▶ Trecho selecionado:
########
Nunca fui e não me considero um grande conhecedor da culinária japonesa. Conheço um pouco de comida, contudo, talvez o suficiente para depreender da observação à minha volta que a maioria dos meus compatriotas (às voltas com rodízios em que imperam peixes de qualidade duvidosa, nem sempre os mais frescos, com sabores soterrados por litros de shoyu e azeite trufado, cream cheese, e toda sorte de parafernália ditada pela livre criatividade do dia), quando saem à noite invariavelmente para aquele seu “japa” de estimação (não gosto do termo, acho rude e indelicado, dado o nível de seriedade e atenção aos detalhes que os japoneses, dos mais simples aos sofisticados, imprimem à sua culinária), tampouco sejam grandes conhecedores. De fato, durante boa parte da minha vida, o que conhecia como comida japonesa em restaurantes de São Paulo, eram verdadeiras catástrofes que nunca me agradaram: peixes de procedência duvidosa mascarados por sal, açúcar, gordura, acidez; insossos salmões de cativeiro aos montes; frituras em óleo velho. Texturas bobas, crocâncias pouco criativas, ausência de nuances, uma massificação repetitiva e sem fim. Sim, já falei do cream cheese, mas volto a repetir: como é possível? Por muitos anos, mantive-me afastado da dita culinária “japonesa”. Quando me convidavam, achava mais fácil simplesmente recusar educadamente e dizer que não aprecio esse tipo de cozinha.
########
▶ Dados disponíveis:
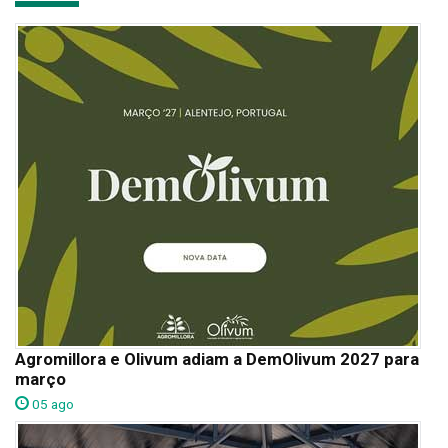
Agromillora e Olivum adiam a DemOlivum 2027 para
março
05 ago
########
▶ Instruções:
1. Resuma em duas frases o trecho sobre a culinária japonesa.
2. Retome o trecho sobre a culinária japonesa logo depois da sua última frase e dê continuidade a ele com mais um parágrafo.
O material não tem relação com o trecho sobre a culinária japonesa.

▶ Respostas:
1. Quem escreve afirma não ser grande conhecedor da culinária japonesa e observa que a maioria dos compatriotas tampouco é, descrevendo os rodízios que eles frequentam, com peixes de qualidade duvidosa e sabores soterrados por shoyu, azeite trufado e cream cheese. Relata também que, em restaurantes de São Paulo, só conheceu por muito tempo versões catastróficas dessa comida, com peixes mascarados por sal, açúcar e gordura e frituras em óleo velho, e que por muitos anos recusou educadamente os convites para comê-la.

2.
Vieira

Aos poucos, todavia, sozinho e timidamente, comecei a mudar. Se eu encontrava prazer jantando sozinho em restaurantes franceses e italianos da minha zona de conforto, por que não explorar outros ares? Não contei nada para os meus amigos. Eles não entenderiam os balcões que passei a explorar sem eles. A vida, afinal, sua beleza, reside em sair, olhar, experimentar, aprender, ouvir, entender, deixar que toda a complexidade e riqueza do mundo possam nos invadir. Para um taurino teimoso isso nem sempre é tarefa fácil, mas sempre me forcei a isso. Embora aprecie demais certo lado intelectual e abstrato da existência, meu eu poético, sentimental, terreno, diz-me que as sensações valem mais. Esses dias li um poema de Heine que me deixou com um risinho de canto de boca: Schlage die Trommel und fürchte dich nicht,/ Und küsse die Marketenderin!/ Das ist die ganze Wissenschaft,/ Das ist der Bücher tiefster Sinn. A tradução: Bate o tambor e não te assustes,/ E beija a garota da cantina!/ Esse é todo o conhecimento/ E a lição mais profunda dos livros.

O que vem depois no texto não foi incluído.